Number of distinct real roots The equation $x^6 − 5x^4 + 16x^2 − 72x+ 9 = 0$ has
(A) exactly two distinct real roots
(B) exactly three distinct real roots
(C) exactly four distinct real roots
(D) six distinct real roots.
$f(0)>0$ and $f(1)<0$ and $f(3)>0$, so there should be an odd no of roots between 0 and 1 and 1 and 3 but exactly how many?
 A: The second derivative of $f(x)=x^6 − 5x^4 + 16x^2 − 72x+ 9 = 0$ is
$$f''(x)=30x^4-60x^2+32,$$
which is quadratic in $x^2$ having negative discriminant $-240$ and so is never zero. Since it's positive at $x=0$ we have $f''(x)>0$ for all real $x$, i.e. $f(x)$ is concave up on $\mathbb{R}$. This means $f(x)$ can have at most two real zeros, and you have already shown at least two.

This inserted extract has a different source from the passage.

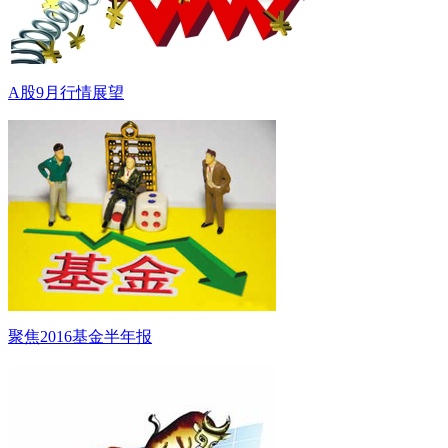
A股9月行情展望
聚焦2016基金半年报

A: I haven’t tried it, but if you derive your equation twice, you can substitute $z = x^2$, solve for $z$ and get the inflection points of your equation from which you should be able to derive the number of zeros in the original equation.
Let’s see:
$$\frac{d^2}{dx^2}x^6−5x^4+16x^2−72x+9 = 30 x^4 - 60 x^2 + 32$$
Substituting $z = x^2$ and dividing by $2$, for the discriminant of $15z^2 - 30 z + 16$ you get:
$900 - 4·15·16 = 900·(1 - \frac{32}{30}) < 0$, so you have no inflection points.
What does this tell us? Essentially that $x^6−5x^4+16x^2−72x+9 - y$ can only have two roots for if it had more than two, then it would have more than one extreme point and then it would have at least one inflection point by Rolle’s theorem.